Liam Fox: Economic nationalism risks creating global ‘free for all’

Protectionist economic policies risk undermining international trade rules and creating a global “free for all”, Liam Fox will warn.

The International Trade Secretary will use a major speech to say that the apparent benefits of economic nationalism are a “mirage”.

His comments come as the US and China are locked in a trade battle which has had repercussions across the world as Donald Trump sought to protect American industries from cheap imports.

Tariffs imposed by Mr Trump on steel and aluminium imports have led to tit-for-tat retaliation by economies including the European Union.

As well as warning of the dangers of protectionism, Dr Fox will say that breaking down barriers to the global trade in services is a key priority for post-Brexit Britain.

In his speech in London, Dr Fox will warn against trade policies which could undermine the institutions such as the World Trade Organisation which govern international commerce.

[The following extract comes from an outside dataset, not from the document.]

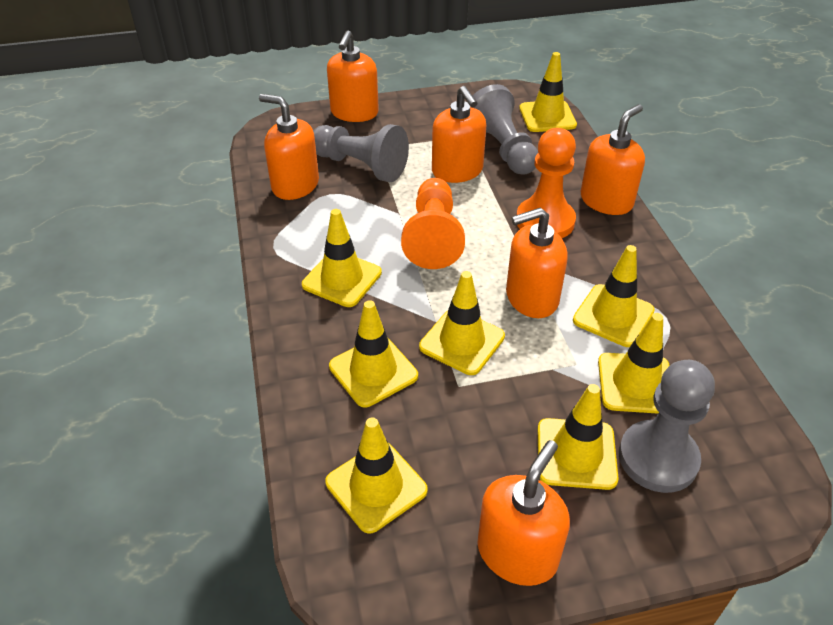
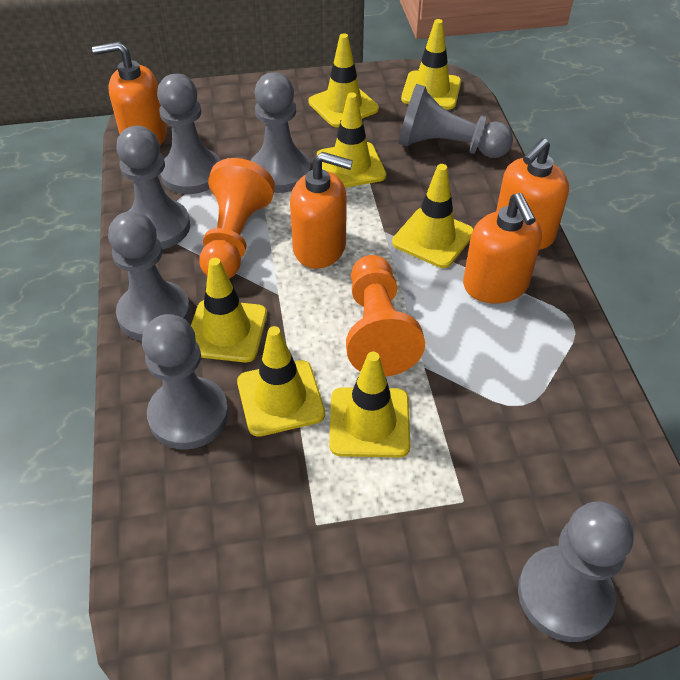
grey pawn: 3 -> 7
orange soap dispenser: 6 -> 4
yellow traffic cone: 8 -> 7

“Economic nationalism may look like an attractive shelter from the winds of change that have come with the era of globalisation – and even more from the technological revolution in which we find ourselves – but it is a mirage,” he will say.

“The alternative to an international rules-based system is at best a deals-based system that will suit the strongest and at worst a free for all that will put at risk much of the progress we have made in recent decades.”

Dr Fox will set out his hopes for liberalisation in the services sector, a key strength of the UK economy.

The service sector includes a wide range of activities including financial services, travel and information technology.

The Brexiteer Cabinet minister will say that leaving the EU will allow the UK to focus on the sector in its trade policy.

He will claim the global regulatory system for trade in services has failed to keep up with changes in the way business is conducted.

“The UK’s priority must be the liberalisation of the global trade in services,” he will say.

The UK is the second-largest services exporter, with 26 million people employed in service industries.

“Leaving the EU gives us the freedom to pursue an independent trade policy that reflects our unique strengths in services,” Dr Fox will say.

“We live in a world where there is an increasing blurring of what constitutes a good and what constitutes a service and yet the regulatory system is a long way behind the curve.

“A recent WTO report estimates that, while services comprise two-thirds of global GDP and employment – and nearly half of world trade on a value-added basis – the barriers to trade in services are about as large as those in goods were half a century ago.”